President Donald Trump's attorneys are arguing that special counsel Robert Mueller's team has not met the high threshold they believe is needed to interview a president in person, according to sources familiar with the ongoing deliberations.
Despite the fact that Trump himself has said he is "looking forward" and would "love to" meet with Mueller, he did say any interview would be "subject to my lawyers," who believe that Trump should not be required to do that.
Sources said this is an ongoing negotiation and the position by the President's lawyers is not a final stance.
While the White House has cooperated with Mueller's investigation by providing documents and voluntary witness testimony, the President's legal team argues that the President should not be treated like anyone else. Trump's attorneys would like Mueller's prosecutors to show that only the President can give them the information they require. The President's team, one source said, is consulting with the White House counsel's office and other outside legal experts given the implications of any decision about the President's testimony on the office of the President.

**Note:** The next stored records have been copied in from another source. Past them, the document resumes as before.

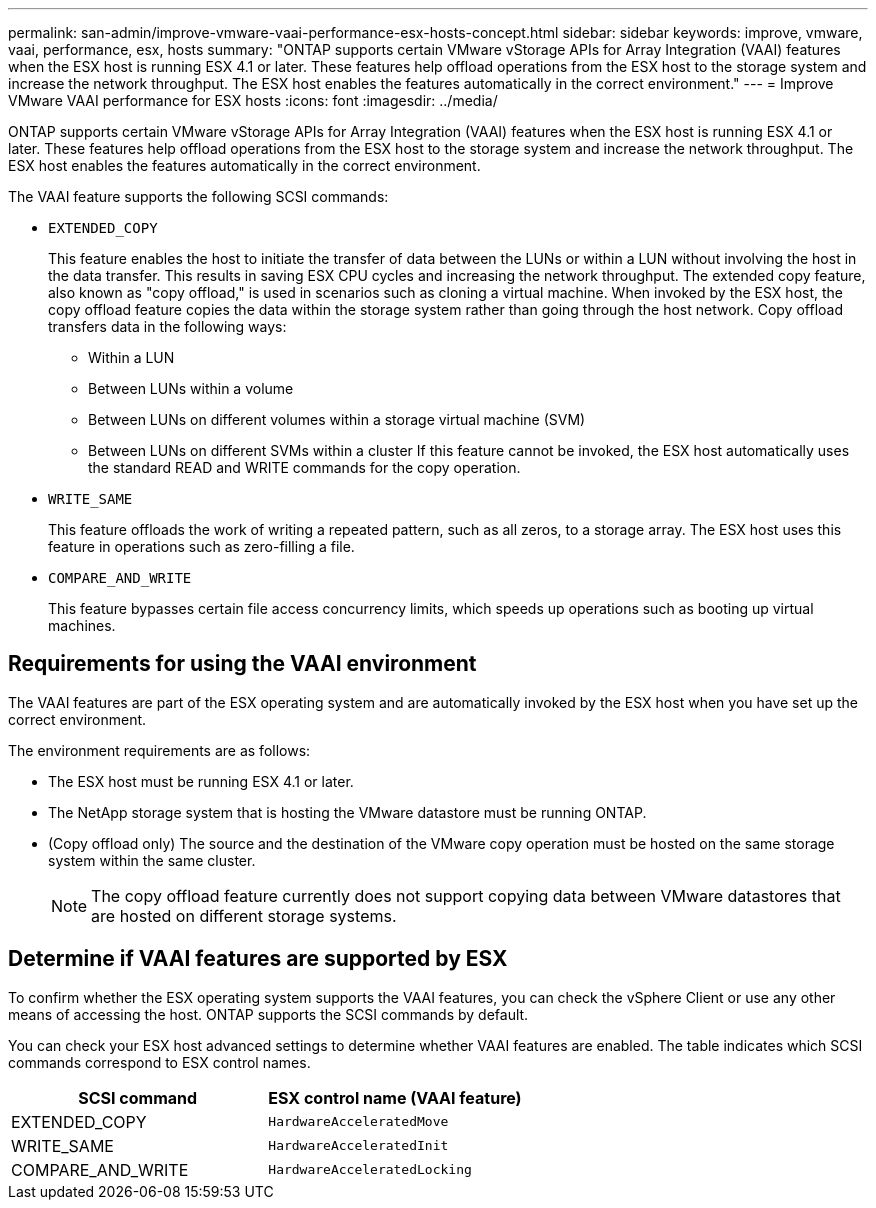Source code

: ---
permalink: san-admin/improve-vmware-vaai-performance-esx-hosts-concept.html
sidebar: sidebar
keywords: improve, vmware, vaai, performance, esx, hosts
summary: "ONTAP supports certain VMware vStorage APIs for Array Integration (VAAI) features when the ESX host is running ESX 4.1 or later. These features help offload operations from the ESX host to the storage system and increase the network throughput. The ESX host enables the features automatically in the correct environment."
---
= Improve VMware VAAI performance for ESX hosts
:icons: font
:imagesdir: ../media/

[.lead]
ONTAP supports certain VMware vStorage APIs for Array Integration (VAAI) features when the ESX host is running ESX 4.1 or later. These features help offload operations from the ESX host to the storage system and increase the network throughput. The ESX host enables the features automatically in the correct environment.

The VAAI feature supports the following SCSI commands:

* `EXTENDED_COPY`
+
This feature enables the host to initiate the transfer of data between the LUNs or within a LUN without involving the host in the data transfer. This results in saving ESX CPU cycles and increasing the network throughput. The extended copy feature, also known as "copy offload," is used in scenarios such as cloning a virtual machine. When invoked by the ESX host, the copy offload feature copies the data within the storage system rather than going through the host network. Copy offload transfers data in the following ways:

 ** Within a LUN
 ** Between LUNs within a volume
 ** Between LUNs on different volumes within a storage virtual machine (SVM)
 ** Between LUNs on different SVMs within a cluster
If this feature cannot be invoked, the ESX host automatically uses the standard READ and WRITE commands for the copy operation.

* `WRITE_SAME`
+
This feature offloads the work of writing a repeated pattern, such as all zeros, to a storage array. The ESX host uses this feature in operations such as zero-filling a file.

* `COMPARE_AND_WRITE`
+
This feature bypasses certain file access concurrency limits, which speeds up operations such as booting up virtual machines.

== Requirements for using the VAAI environment

The VAAI features are part of the ESX operating system and are automatically invoked by the ESX host when you have set up the correct environment.

The environment requirements are as follows:

* The ESX host must be running ESX 4.1 or later.
* The NetApp storage system that is hosting the VMware datastore must be running ONTAP.
* (Copy offload only) The source and the destination of the VMware copy operation must be hosted on the same storage system within the same cluster.
+
[NOTE]
====
The copy offload feature currently does not support copying data between VMware datastores that are hosted on different storage systems.
====

== Determine if VAAI features are supported by ESX

To confirm whether the ESX operating system supports the VAAI features, you can check the vSphere Client or use any other means of accessing the host. ONTAP supports the SCSI commands by default.

You can check your ESX host advanced settings to determine whether VAAI features are enabled. The table indicates which SCSI commands correspond to ESX control names.
[cols="2*",options="header"]
|===
| SCSI command| ESX control name (VAAI feature)
a|
EXTENDED_COPY
a|
`HardwareAcceleratedMove`
a|
WRITE_SAME
a|
`HardwareAcceleratedInit`
a|
COMPARE_AND_WRITE
a|
`HardwareAcceleratedLocking`
|===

The discussions about presidential testimony are ongoing and professional, says one source. But it is now clear where the President's attorneys stand.
Mueller has made clear he is seeking a sit-down interview with the President, CNN reported last week. Mueller has even provided Trump's attorneys with a range of topics he wants to ask about as part of ongoing negotiations regarding an interview with the President, sources familiar with the matter tell CNN.
Trump's lawyer, John Dowd, told CNN last week that he will decide if the President talks to Mueller's investigators.
"I have not made any decision yet," Dowd said.
But even if the President's lawyers object and seek to fight efforts to talk to him, Mueller could ultimately seek to force the issue through a grand jury subpoena. That would prolong the issue and could lead to court battles.
One legal theory comes from a case related to the investigation of Mike Espy, President Bill Clinton's first agriculture secretary, who resigned in 1994 amid an ethics scandal and independent investigation involving gifts. His case attempted to use executive privilege to rebuff an independent criminal investigator's request for documents.
The Espy decision also laid out a legal test that lawyers on both sides could use when a president faces an inquiry. A special counsel that subpoenas the president must seek evidence that's "important to the ongoing grand jury investigation and [must demonstrate] why this evidence is not available from another source."
One significant challenge facing the President's lawyers is there is no clear legal precedent for a president to avoid testifying.